# Problem
In the copy you make, include no pictures, and transcribe every record exactly.

☆ ☆ ☆ ☆

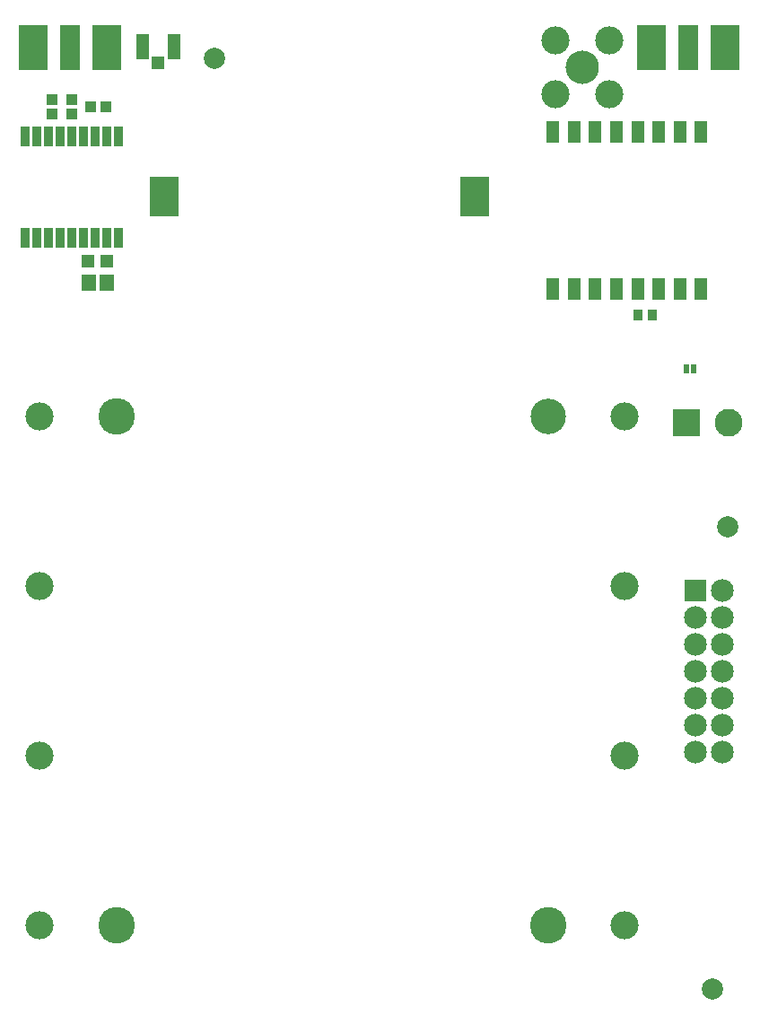
<source format=gts>
G04*
G04 #@! TF.GenerationSoftware,Altium Limited,Altium Designer,20.2.7 (254)*
G04*
G04 Layer_Color=8388736*
%FSLAX25Y25*%
%MOIN*%
G70*
G04*
G04 #@! TF.SameCoordinates,AC8EE5C5-F73A-413B-8336-6D520369465E*
G04*
G04*
G04 #@! TF.FilePolarity,Negative*
G04*
G01*
G75*
%ADD28R,0.03347X0.04134*%
%ADD29R,0.07598X0.17087*%
%ADD30R,0.11083X0.17087*%
%ADD31R,0.04528X0.04724*%
%ADD32R,0.04724X0.09252*%
%ADD33R,0.10827X0.14606*%
%ADD34R,0.03937X0.03937*%
%ADD35R,0.03937X0.03937*%
%ADD36R,0.05315X0.06102*%
%ADD37R,0.04528X0.04724*%
%ADD38R,0.03347X0.07677*%
%ADD39R,0.03740X0.07677*%
%ADD40R,0.02165X0.03347*%
%ADD41R,0.04724X0.08268*%
%ADD42C,0.07874*%
%ADD43C,0.10335*%
%ADD44R,0.10335X0.10335*%
%ADD45C,0.10433*%
%ADD46C,0.13583*%
%ADD47C,0.13189*%
%ADD48C,0.12402*%
%ADD49C,0.08465*%
%ADD50R,0.08465X0.08465*%
D28*
X232677Y264567D02*
D03*
X238189D02*
D03*
D29*
X251575Y364173D02*
D03*
X21850D02*
D03*
D30*
X237825D02*
D03*
X265325D02*
D03*
X8100D02*
D03*
X35600D02*
D03*
D31*
X54528Y358415D02*
D03*
D32*
X48720Y364419D02*
D03*
X60335D02*
D03*
D33*
X56890Y308661D02*
D03*
X172244D02*
D03*
D34*
X35039Y342126D02*
D03*
X29527D02*
D03*
D35*
X22343Y344882D02*
D03*
Y339370D02*
D03*
X15256Y344882D02*
D03*
Y339370D02*
D03*
D36*
X35630Y276772D02*
D03*
X28937D02*
D03*
D37*
X28346Y284646D02*
D03*
X35433D02*
D03*
D38*
X5118Y293504D02*
D03*
X39764D02*
D03*
Y330906D02*
D03*
X5118D02*
D03*
D39*
X9449Y293504D02*
D03*
X13780D02*
D03*
X18110D02*
D03*
X22441D02*
D03*
X26772D02*
D03*
X31102D02*
D03*
X35433D02*
D03*
Y330906D02*
D03*
X31102D02*
D03*
X26772D02*
D03*
X22441D02*
D03*
X18110D02*
D03*
X13780D02*
D03*
X9449D02*
D03*
D40*
X253543Y244882D02*
D03*
X250787D02*
D03*
D41*
X201181Y274410D02*
D03*
X209055D02*
D03*
X216929D02*
D03*
X224803D02*
D03*
X232677D02*
D03*
X240551D02*
D03*
X248425D02*
D03*
X256299D02*
D03*
Y332677D02*
D03*
X248425D02*
D03*
X240551D02*
D03*
X232677D02*
D03*
X224803D02*
D03*
X216929D02*
D03*
X209055D02*
D03*
X201181D02*
D03*
D42*
X266142Y186221D02*
D03*
X75408Y360025D02*
D03*
X260447Y14384D02*
D03*
D43*
X266457Y224803D02*
D03*
D44*
X250866D02*
D03*
D45*
X10630Y227165D02*
D03*
X227953D02*
D03*
Y38189D02*
D03*
X10630Y101181D02*
D03*
Y164173D02*
D03*
Y38189D02*
D03*
X227953Y164173D02*
D03*
Y101181D02*
D03*
X222205Y366693D02*
D03*
Y346693D02*
D03*
X202205D02*
D03*
Y366693D02*
D03*
D46*
X39173Y38189D02*
D03*
X199409D02*
D03*
X39173Y227165D02*
D03*
D47*
X199409D02*
D03*
D48*
X212205Y356693D02*
D03*
D49*
X264055Y132283D02*
D03*
X254055D02*
D03*
X264055Y142283D02*
D03*
X254055D02*
D03*
X264055Y152284D02*
D03*
X254055D02*
D03*
X264055Y162284D02*
D03*
X254055Y122283D02*
D03*
X264055D02*
D03*
X254055Y112284D02*
D03*
X264055D02*
D03*
X254055Y102284D02*
D03*
X264055D02*
D03*
D50*
X254055Y162284D02*
D03*
M02*

</source>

☆ ☆ ☆ ☆

# Exercise solution
<source format=gts>
G04*
G04 #@! TF.GenerationSoftware,Altium Limited,Altium Designer,20.2.7 (254)*
G04*
G04 Layer_Color=8388736*
%FSLAX25Y25*%
%MOIN*%
G70*
G04*
G04 #@! TF.SameCoordinates,AC8EE5C5-F73A-413B-8336-6D520369465E*
G04*
G04*
G04 #@! TF.FilePolarity,Negative*
G04*
G01*
G75*
%ADD28R,0.03347X0.04134*%
%ADD29R,0.07598X0.17087*%
%ADD30R,0.11083X0.17087*%
%ADD31R,0.04528X0.04724*%
%ADD32R,0.04724X0.09252*%
%ADD33R,0.10827X0.14606*%
%ADD34R,0.03937X0.03937*%
%ADD35R,0.03937X0.03937*%
%ADD36R,0.05315X0.06102*%
%ADD37R,0.04528X0.04724*%
%ADD38R,0.03347X0.07677*%
%ADD39R,0.03740X0.07677*%
%ADD40R,0.02165X0.03347*%
%ADD41R,0.04724X0.08268*%
%ADD42C,0.07874*%
%ADD43C,0.10335*%
%ADD44R,0.10335X0.10335*%
%ADD45C,0.10433*%
%ADD46C,0.13583*%
%ADD47C,0.13189*%
%ADD48C,0.12402*%
%ADD49C,0.08465*%
%ADD50R,0.08465X0.08465*%
D28*
X232677Y264567D02*
D03*
X238189D02*
D03*
D29*
X251575Y364173D02*
D03*
X21850D02*
D03*
D30*
X237825D02*
D03*
X265325D02*
D03*
X8100D02*
D03*
X35600D02*
D03*
D31*
X54528Y358415D02*
D03*
D32*
X48720Y364419D02*
D03*
X60335D02*
D03*
D33*
X56890Y308661D02*
D03*
X172244D02*
D03*
D34*
X35039Y342126D02*
D03*
X29527D02*
D03*
D35*
X22343Y344882D02*
D03*
Y339370D02*
D03*
X15256Y344882D02*
D03*
Y339370D02*
D03*
D36*
X35630Y276772D02*
D03*
X28937D02*
D03*
D37*
X28346Y284646D02*
D03*
X35433D02*
D03*
D38*
X5118Y293504D02*
D03*
X39764D02*
D03*
Y330906D02*
D03*
X5118D02*
D03*
D39*
X9449Y293504D02*
D03*
X13780D02*
D03*
X18110D02*
D03*
X22441D02*
D03*
X26772D02*
D03*
X31102D02*
D03*
X35433D02*
D03*
Y330906D02*
D03*
X31102D02*
D03*
X26772D02*
D03*
X22441D02*
D03*
X18110D02*
D03*
X13780D02*
D03*
X9449D02*
D03*
D40*
X253543Y244882D02*
D03*
X250787D02*
D03*
D41*
X201181Y274410D02*
D03*
X209055D02*
D03*
X216929D02*
D03*
X224803D02*
D03*
X232677D02*
D03*
X240551D02*
D03*
X248425D02*
D03*
X256299D02*
D03*
Y332677D02*
D03*
X248425D02*
D03*
X240551D02*
D03*
X232677D02*
D03*
X224803D02*
D03*
X216929D02*
D03*
X209055D02*
D03*
X201181D02*
D03*
D42*
X266142Y186221D02*
D03*
X75408Y360025D02*
D03*
X260447Y14384D02*
D03*
D43*
X266457Y224803D02*
D03*
D44*
X250866D02*
D03*
D45*
X10630Y227165D02*
D03*
X227953D02*
D03*
Y38189D02*
D03*
X10630Y101181D02*
D03*
Y164173D02*
D03*
Y38189D02*
D03*
X227953Y164173D02*
D03*
Y101181D02*
D03*
X222205Y366693D02*
D03*
Y346693D02*
D03*
X202205D02*
D03*
Y366693D02*
D03*
D46*
X39173Y38189D02*
D03*
X199409D02*
D03*
X39173Y227165D02*
D03*
D47*
X199409D02*
D03*
D48*
X212205Y356693D02*
D03*
D49*
X264055Y132283D02*
D03*
X254055D02*
D03*
X264055Y142283D02*
D03*
X254055D02*
D03*
X264055Y152284D02*
D03*
X254055D02*
D03*
X264055Y162284D02*
D03*
X254055Y122283D02*
D03*
X264055D02*
D03*
X254055Y112284D02*
D03*
X264055D02*
D03*
X254055Y102284D02*
D03*
X264055D02*
D03*
D50*
X254055Y162284D02*
D03*
M02*

</source>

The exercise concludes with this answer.